RECONCILIATION OF EBITDA, AS DEFINED TO NET INCOME (LOSS)
Three Three
Months Months Six Months Six Months
Ended Ended Ended Ended
September September September September
30, 30, 30, 30,
2008 2007 2008 2007
(Amounts in thousands)
EBITDA, as defined $(39,150) $(56,155) $(25,982) $(106,812)
Depreciation (1,180) (1,038) (2,242) (1,946)
Interest expense (5,190) (4,225) (9,501) (8,085)
Interest and other income 2,047 2,635 4,202 6,438
Gain on sale of equity
securities - 2,785 - 2,785
Equity interests loss (1,960) (1,187) (4,146) (1,994)
Income tax provision (2,662) (818) (3,331) (1,507)
Net loss $(48,095) $(58,003) $(41,000) $(111,121)
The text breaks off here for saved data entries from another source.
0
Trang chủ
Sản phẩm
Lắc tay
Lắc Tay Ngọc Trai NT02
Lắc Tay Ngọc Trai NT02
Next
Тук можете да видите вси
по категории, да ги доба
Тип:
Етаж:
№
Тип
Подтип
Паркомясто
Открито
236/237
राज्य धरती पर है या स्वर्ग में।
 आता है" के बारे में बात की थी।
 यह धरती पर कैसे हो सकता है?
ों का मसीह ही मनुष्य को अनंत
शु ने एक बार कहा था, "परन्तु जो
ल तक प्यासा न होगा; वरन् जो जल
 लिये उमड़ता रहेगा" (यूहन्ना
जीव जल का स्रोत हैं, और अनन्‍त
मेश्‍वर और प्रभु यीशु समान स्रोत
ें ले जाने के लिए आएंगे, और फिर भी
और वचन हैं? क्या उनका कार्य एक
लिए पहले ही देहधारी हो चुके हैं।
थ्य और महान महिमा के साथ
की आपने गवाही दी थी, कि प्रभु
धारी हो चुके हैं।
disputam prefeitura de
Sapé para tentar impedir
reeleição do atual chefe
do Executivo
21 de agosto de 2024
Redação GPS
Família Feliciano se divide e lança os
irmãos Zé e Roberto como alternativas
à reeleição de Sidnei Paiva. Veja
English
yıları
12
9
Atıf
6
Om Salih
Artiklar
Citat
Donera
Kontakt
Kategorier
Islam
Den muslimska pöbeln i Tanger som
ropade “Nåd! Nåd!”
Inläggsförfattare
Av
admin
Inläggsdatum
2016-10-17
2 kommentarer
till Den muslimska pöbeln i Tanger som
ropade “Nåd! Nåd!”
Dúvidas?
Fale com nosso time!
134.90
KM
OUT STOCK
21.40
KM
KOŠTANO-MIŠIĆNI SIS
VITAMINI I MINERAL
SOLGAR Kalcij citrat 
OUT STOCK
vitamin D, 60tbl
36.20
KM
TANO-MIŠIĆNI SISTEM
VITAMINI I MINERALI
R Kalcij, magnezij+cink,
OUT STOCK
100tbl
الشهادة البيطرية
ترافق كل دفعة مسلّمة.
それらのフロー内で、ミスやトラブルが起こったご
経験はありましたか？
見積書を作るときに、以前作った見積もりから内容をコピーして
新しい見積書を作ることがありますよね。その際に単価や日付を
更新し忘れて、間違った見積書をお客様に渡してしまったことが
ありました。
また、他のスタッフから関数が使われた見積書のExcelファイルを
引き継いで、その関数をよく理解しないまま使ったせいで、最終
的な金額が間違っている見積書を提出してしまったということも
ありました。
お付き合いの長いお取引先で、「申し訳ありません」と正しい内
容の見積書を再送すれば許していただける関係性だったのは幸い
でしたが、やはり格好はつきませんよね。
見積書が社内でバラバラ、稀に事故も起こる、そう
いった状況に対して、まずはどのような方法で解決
EBITDA is defined as earnings before interest, income tax provision,
depreciation and equity interests losses. EBITDA as defined, is a non-GAAP
financial measure. Management believes EBITDA as defined, to be a meaningful
indicator of our performance that provides useful information to investors
regarding our financial condition and results of operations. Presentation of
EBITDA as defined, is a non-GAAP financial measure commonly used in the
entertainment industry and by financial analysts and others who follow the
industry to measure operating performance. While management considers EBITDA
as defined, to be an important measure of comparative operating performance,
it should be considered in addition to, but not as a substitute for, net
income and other measures of financial performance reported in accordance with
Generally Accepted Accounting Principles. EBITDA as defined, does not reflect
cash available to fund cash requirements. Not all companies calculate EBITDA
as defined, in the same manner and the measure as presented may not be
comparable to similarly-titled measures presented by other companies.